When we have information about the underlying distribution of a random variable, we can take advantage of properties of this distribution to know more about the concentration of this variable. Let’s take for example a normal distribution with mean \(\mu = 0\) and unit standard deviation \(\sigma = 1\) given by the probability density function (PDF) below:

$$ f(x) = \frac{1}{\sqrt{2\pi}}e^{-x^2/2} $$

Integrating from -1 to 1: \(\int_{-1}^{1} \frac{1}{\sqrt{2\pi}}e^{-x^2/2}\), we know that 68% of the data is within \(1\sigma\) (one standard deviation) from the mean \(\mu\) and 95% is within \(2\sigma\) from the mean. However, when it’s not possible to assume normality, any other amount of data can be concentrated within \(1\sigma\) or \(2\sigma\).

Chebyshev’s inequality provides a way to get a bound on the concentration for any distribution, without assuming any underlying property except a finite mean and variance. Chebyshev’s also holds for any random variable, not only for non-negative variables as in Markov’s inequality.

The Chebyshev’s inequality is given by the following relation:

$$

P( \mid X – \mu \mid \geq k\sigma) \leq \frac{1}{k^2}

$$

that can also be rewritten as:

$$

P(\mid X – \mu \mid < k\sigma) \geq 1 – \frac{1}{k^2}

$$

For the concrete case of \(k = 2\), the Chebyshev’s tells us that at least 75% of the data is concentrated within 2 standard deviations of the mean. And this holds for *any distribution*.
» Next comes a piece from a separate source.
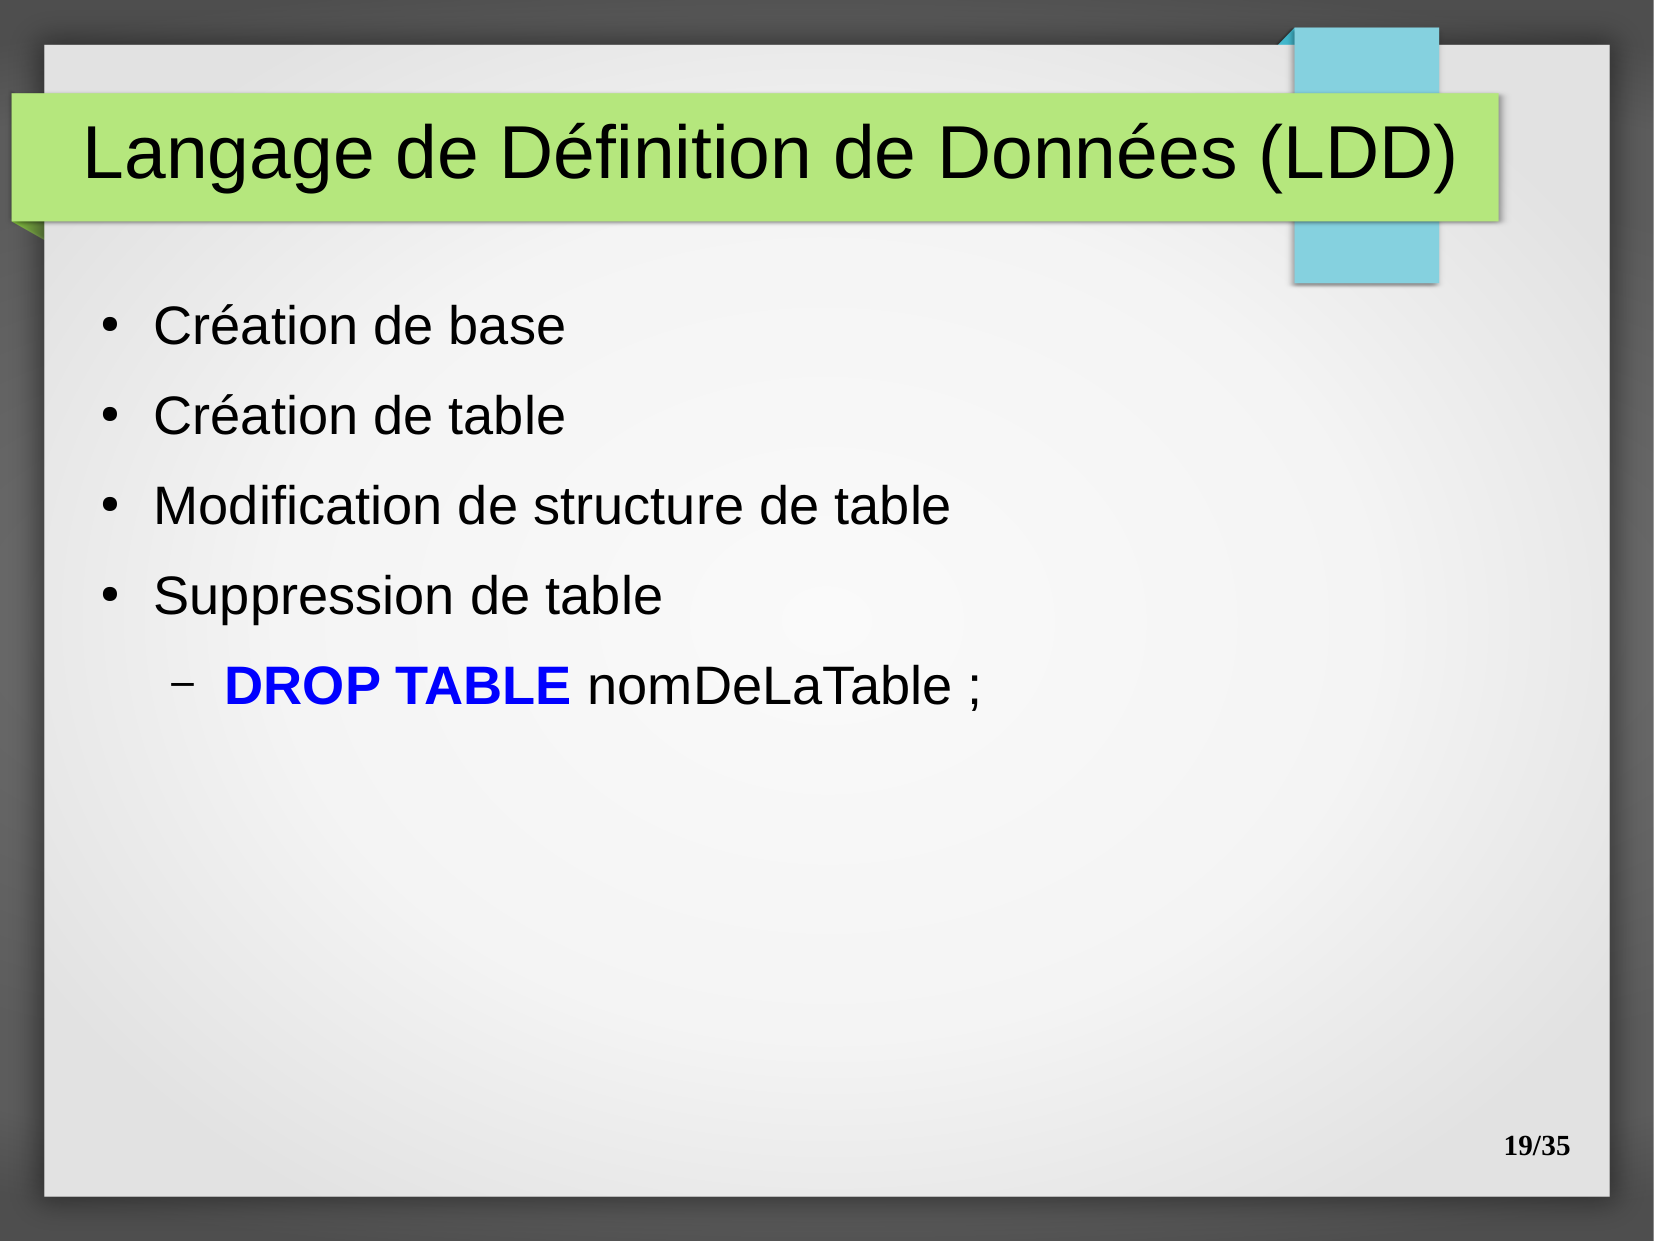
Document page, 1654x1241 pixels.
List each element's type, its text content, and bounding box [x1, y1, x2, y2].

Now, when we compare this result for \( k = 2 \) with the 95% concentration of the normal distribution for \(2\sigma\), we can see how conservative is the Chebyshev’s bound. However, one must not forget that this holds for any distribution and not only for a normally distributed random variable, and all that Chebyshev’s needs, is the first and second moments of the data. Something important to note is that in absence of more information about the random variable, this cannot be improved.
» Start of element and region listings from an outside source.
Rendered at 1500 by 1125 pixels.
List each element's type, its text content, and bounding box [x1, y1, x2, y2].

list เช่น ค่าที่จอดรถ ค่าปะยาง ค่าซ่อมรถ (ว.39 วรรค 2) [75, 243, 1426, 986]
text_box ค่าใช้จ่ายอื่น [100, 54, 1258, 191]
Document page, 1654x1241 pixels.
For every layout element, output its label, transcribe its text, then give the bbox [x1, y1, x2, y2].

### Chebyshev’s Inequality and the Weak Law of Large Numbers

Chebyshev’s inequality can also be used to prove the *weak law of large numbers*, which says that the sample mean converges in probability towards the true mean.

That can be done as follows:

- Consider a sequence of i.i.d. (independent and identically distributed) random variables \(X_1, X_2, X_3, \ldots\) with mean \(\mu\) and variance \(\sigma^2\);
- The sample mean is \(M_n = \frac{X_1 + \ldots + X_n}{n}\) and the true mean is \(\mu\);
- For the expectation of the sample mean we have: $$\mathbb{E}\left[M_n\right] = \frac{\mathbb{E}\left[X_1\right] + \ldots +\mathbb{E}\left[X_n\right]}{n} = \frac{n\mu}{n} = \mu$$
- For the variance of the sample we have: $$Var\left[M_n\right] = \frac{Var\left[X_1\right] + \ldots +Var\left[X_n\right]}{n^2} = \frac{n\sigma^2}{n^2} = \frac{\sigma^2}{n}$$
- By the application of the Chebyshev’s inequality we have: $$ P(\mid M_n – \mu \mid \geq \epsilon) \leq \frac{\sigma^2}{n\epsilon^2}$$ for any (fixed) \(\epsilon > 0\), as \(n\) increases, the right side of the inequality goes to zero. Intuitively, this means that for a large \(n\) the concentration of the distribution of \(M_n\) will be around \(\mu\).

### Improving on Markov’s and Chebyshev’s with Chernoff Bounds

Before getting into the Chernoff bound, let’s understand the motivation behind it and how one can improve on Chebyshev’s bound. To understand it, we first need to understand the difference between a pairwise independence and mutual independence. For the pairwise independence, we have the following for A, B, and C:

$$

P(A \cap B) = P(A)P(B) \\

P(A \cap C) = P(A)P(C) \\

P(B \cap C) = P(B)P(C)

$$

Which means that any pair (any two events) are independent, but not necessarily that:

$$

P(A \cap B\cap C) = P(A)P(B)P(C)

$$

which is called “mutual independence” and it is a stronger independence. By definition, the mutual independence assumes the pairwise independence but the opposite isn’t always true. And this is the case where we can improve on Chebyshev’s bound, as it is not possible without doing these further assumptions (stronger assumptions leads to stronger bounds).

We’ll talk about the Chernoff bounds in the second part of this tutorial !

Is there is a typo in equation 9? Should be $\frac{\sigma^2}{n}$ right?

You’re right, thanks for seeing this, will fix it now.